Świetny orzeźwiający (słodko-kwaśny) kompot mirabelkowy. Każdy kto choć raz jadł mirabelki wie o czym mowa :). Słodki środek i cierpka skórka.
Dla kogo:
- dla mających na zbyciu koszyk pełny mirabelek
- dla tych, którzy codziennie przechodzą obok zapomnianego, niedocenionego mirabelkowego drzewka
- dla fanów domowych przetworów
- około 2kg mirabelek
- 15 łyżek cukru (5 łyżek do każdego z 3 słoików)
- 3 łyżki cukru waniliowego (po łyżce do każdego słoika)
- cynamon (opcjonalnie - do smaku)

» **Podane dane**
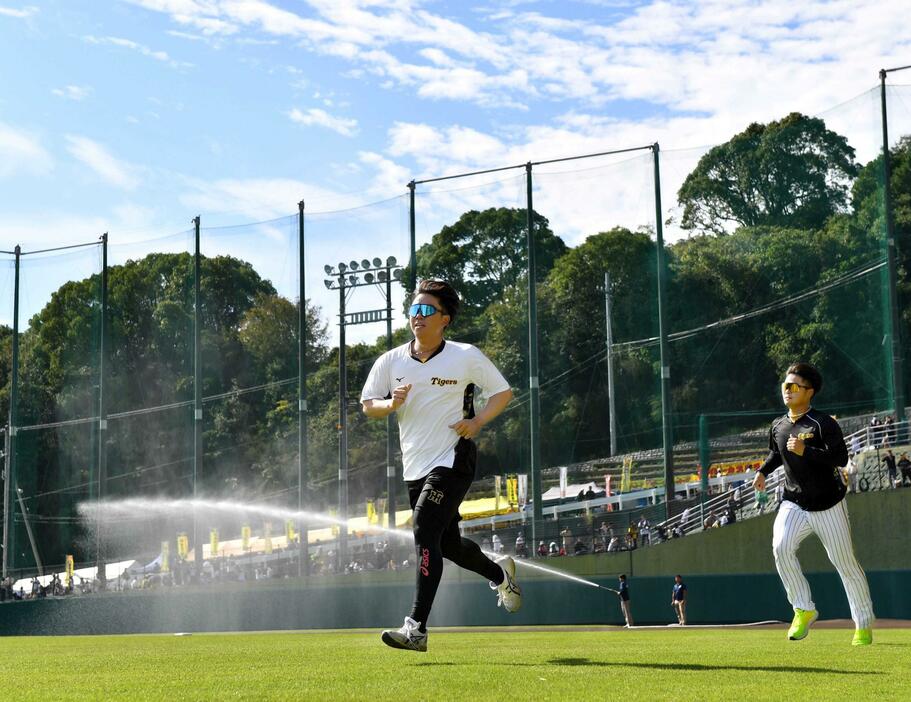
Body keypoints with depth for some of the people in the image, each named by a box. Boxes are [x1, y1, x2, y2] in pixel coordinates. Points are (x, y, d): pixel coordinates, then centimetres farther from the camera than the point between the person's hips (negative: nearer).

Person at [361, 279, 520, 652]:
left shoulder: (466, 357, -5)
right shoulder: (391, 361, 4)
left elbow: (503, 392, 4)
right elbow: (368, 405, 9)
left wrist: (477, 422, -12)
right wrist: (391, 404, -14)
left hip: (452, 460, -5)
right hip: (415, 467, 5)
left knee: (425, 531, -22)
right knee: (447, 543, 16)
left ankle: (416, 628, -24)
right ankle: (499, 573, 48)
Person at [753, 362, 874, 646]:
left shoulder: (823, 423, -13)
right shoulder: (778, 426, 7)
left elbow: (841, 457, -22)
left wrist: (805, 451, -29)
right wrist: (763, 471, 11)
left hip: (827, 505, -4)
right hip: (793, 503, 4)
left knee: (846, 563, 2)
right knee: (781, 546, -22)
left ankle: (864, 625, 17)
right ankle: (804, 610, -8)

» **Co zrobić**
Przepisz słowo w słowo cały przepis na kompot mirabelkowy, bez żadnych zmian.

» **Miejsce na odpowiedź**
Świetny orzeźwiający (słodko-kwaśny) kompot mirabelkowy. Każdy kto choć raz jadł mirabelki wie o czym mowa :). Słodki środek i cierpka skórka.
Dla kogo:
- dla mających na zbyciu koszyk pełny mirabelek
- dla tych, którzy codziennie przechodzą obok zapomnianego, niedocenionego mirabelkowego drzewka
- dla fanów domowych przetworów
- około 2kg mirabelek
- 15 łyżek cukru (5 łyżek do każdego z 3 słoików)
- 3 łyżki cukru waniliowego (po łyżce do każdego słoika)
- cynamon (opcjonalnie - do smaku)